Start of Dataset

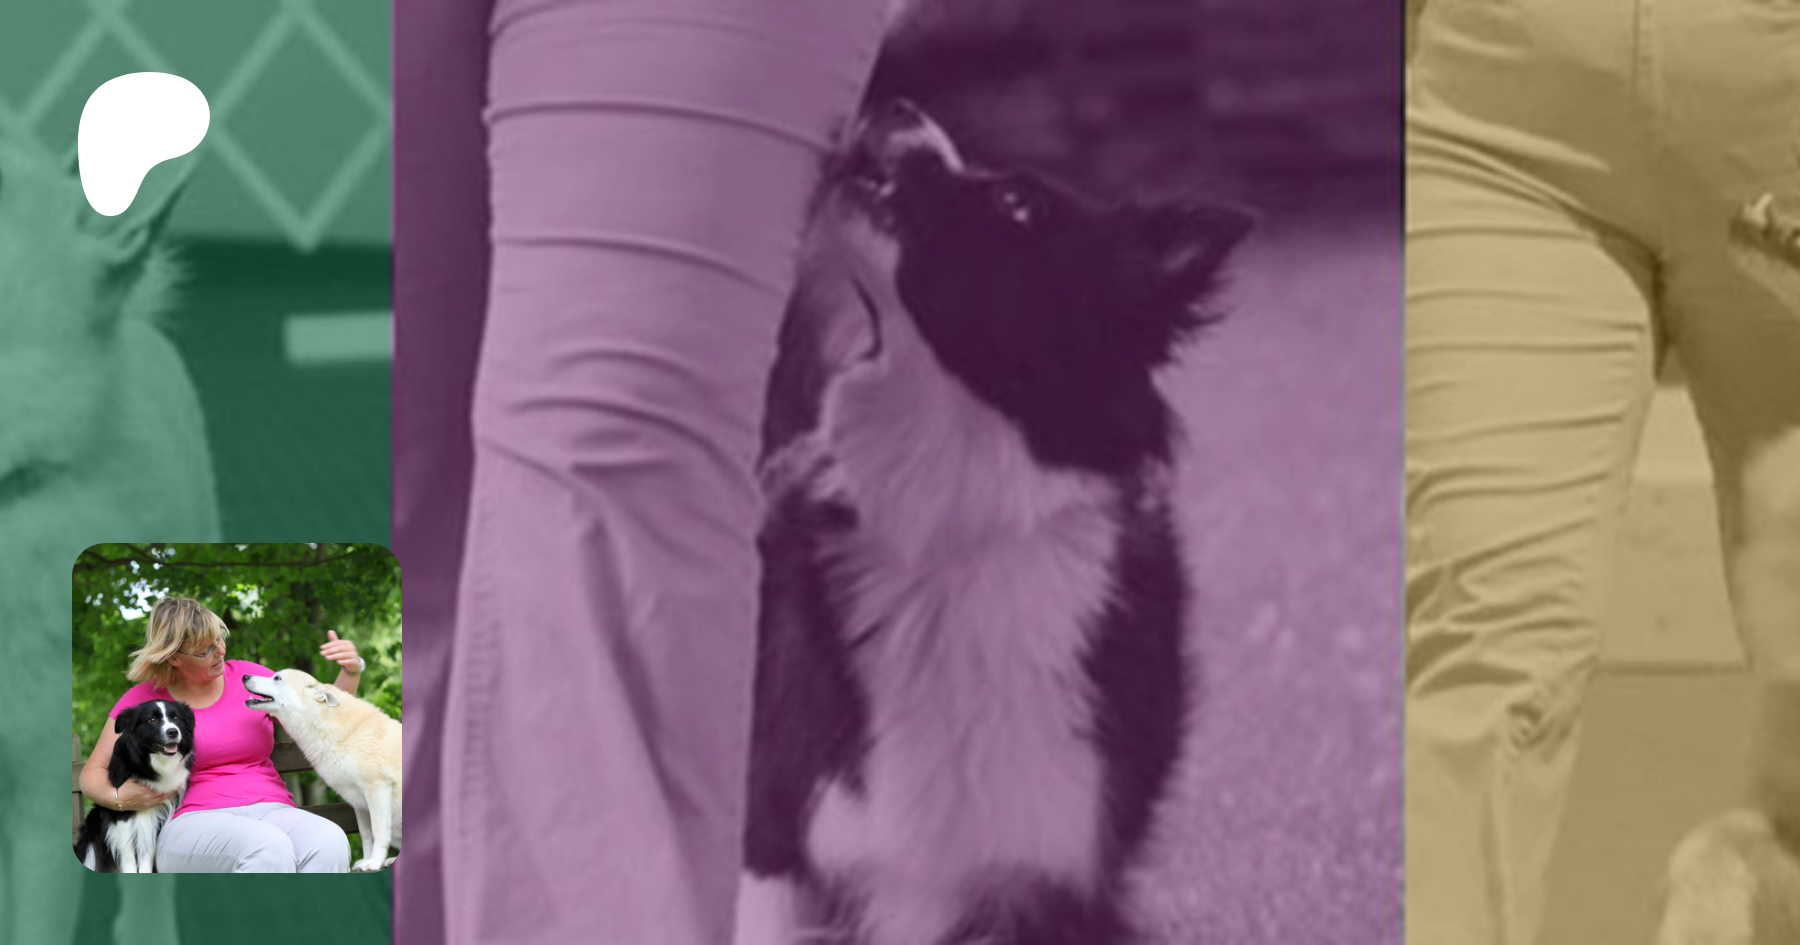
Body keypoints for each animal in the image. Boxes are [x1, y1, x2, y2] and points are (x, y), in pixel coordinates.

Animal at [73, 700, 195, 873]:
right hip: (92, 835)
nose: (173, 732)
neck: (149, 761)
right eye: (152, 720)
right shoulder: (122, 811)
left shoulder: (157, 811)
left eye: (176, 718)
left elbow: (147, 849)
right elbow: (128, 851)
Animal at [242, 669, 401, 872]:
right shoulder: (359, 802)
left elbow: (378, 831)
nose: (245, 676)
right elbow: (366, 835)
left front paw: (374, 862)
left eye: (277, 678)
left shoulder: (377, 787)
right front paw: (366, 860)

End of Dataset
Start of Dataset

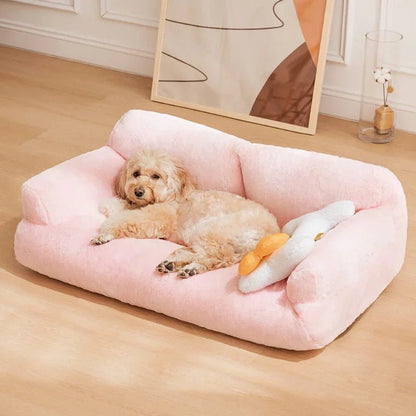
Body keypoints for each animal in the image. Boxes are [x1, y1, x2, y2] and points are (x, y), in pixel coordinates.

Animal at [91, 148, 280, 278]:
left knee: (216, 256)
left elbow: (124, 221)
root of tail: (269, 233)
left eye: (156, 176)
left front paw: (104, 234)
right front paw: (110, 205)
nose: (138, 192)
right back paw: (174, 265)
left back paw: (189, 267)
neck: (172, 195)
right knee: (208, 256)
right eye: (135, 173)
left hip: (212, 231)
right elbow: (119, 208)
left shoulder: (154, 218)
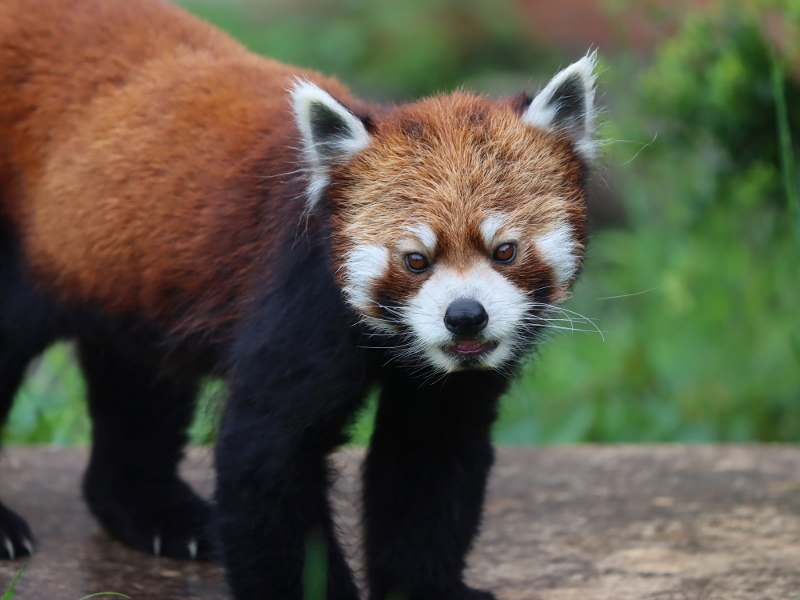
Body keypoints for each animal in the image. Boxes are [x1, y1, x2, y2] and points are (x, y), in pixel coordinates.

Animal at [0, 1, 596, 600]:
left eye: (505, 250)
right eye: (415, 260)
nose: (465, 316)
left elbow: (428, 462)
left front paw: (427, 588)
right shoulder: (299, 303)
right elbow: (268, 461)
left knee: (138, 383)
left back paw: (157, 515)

End of Dataset
Start of Dataset

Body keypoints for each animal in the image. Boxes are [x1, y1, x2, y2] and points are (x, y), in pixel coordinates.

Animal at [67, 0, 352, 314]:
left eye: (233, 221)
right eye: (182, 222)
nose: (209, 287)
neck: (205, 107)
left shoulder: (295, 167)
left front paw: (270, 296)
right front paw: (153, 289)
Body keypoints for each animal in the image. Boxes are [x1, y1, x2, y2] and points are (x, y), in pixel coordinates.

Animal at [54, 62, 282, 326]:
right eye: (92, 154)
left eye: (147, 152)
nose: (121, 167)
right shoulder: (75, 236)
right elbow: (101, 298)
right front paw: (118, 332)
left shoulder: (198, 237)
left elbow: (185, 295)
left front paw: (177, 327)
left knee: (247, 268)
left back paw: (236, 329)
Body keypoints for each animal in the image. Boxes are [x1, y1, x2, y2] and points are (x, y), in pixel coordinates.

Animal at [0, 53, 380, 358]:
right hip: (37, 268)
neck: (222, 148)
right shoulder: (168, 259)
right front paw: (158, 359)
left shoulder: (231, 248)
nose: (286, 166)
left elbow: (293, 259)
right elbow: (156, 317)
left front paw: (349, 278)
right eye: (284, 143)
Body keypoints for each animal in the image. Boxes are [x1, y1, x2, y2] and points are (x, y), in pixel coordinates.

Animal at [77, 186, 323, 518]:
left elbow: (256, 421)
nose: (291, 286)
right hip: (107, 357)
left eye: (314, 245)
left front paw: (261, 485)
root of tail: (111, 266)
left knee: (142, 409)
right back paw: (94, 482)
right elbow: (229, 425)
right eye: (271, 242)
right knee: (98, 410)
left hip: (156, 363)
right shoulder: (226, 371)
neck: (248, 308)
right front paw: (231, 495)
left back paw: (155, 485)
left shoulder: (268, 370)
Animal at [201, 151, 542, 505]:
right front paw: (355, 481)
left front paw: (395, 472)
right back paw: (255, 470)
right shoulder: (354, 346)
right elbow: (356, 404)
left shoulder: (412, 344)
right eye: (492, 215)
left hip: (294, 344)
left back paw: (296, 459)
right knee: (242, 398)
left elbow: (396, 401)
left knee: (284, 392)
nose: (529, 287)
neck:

End of Dataset

Assignment: Each line of the data that includes "back" should be copied.

Solution for this exercise:
right back paw: (174, 265)
left back paw: (189, 267)
left back paw: (157, 515)
left back paw: (236, 329)
right back paw: (94, 482)
left back paw: (155, 485)
right back paw: (255, 470)
left back paw: (296, 459)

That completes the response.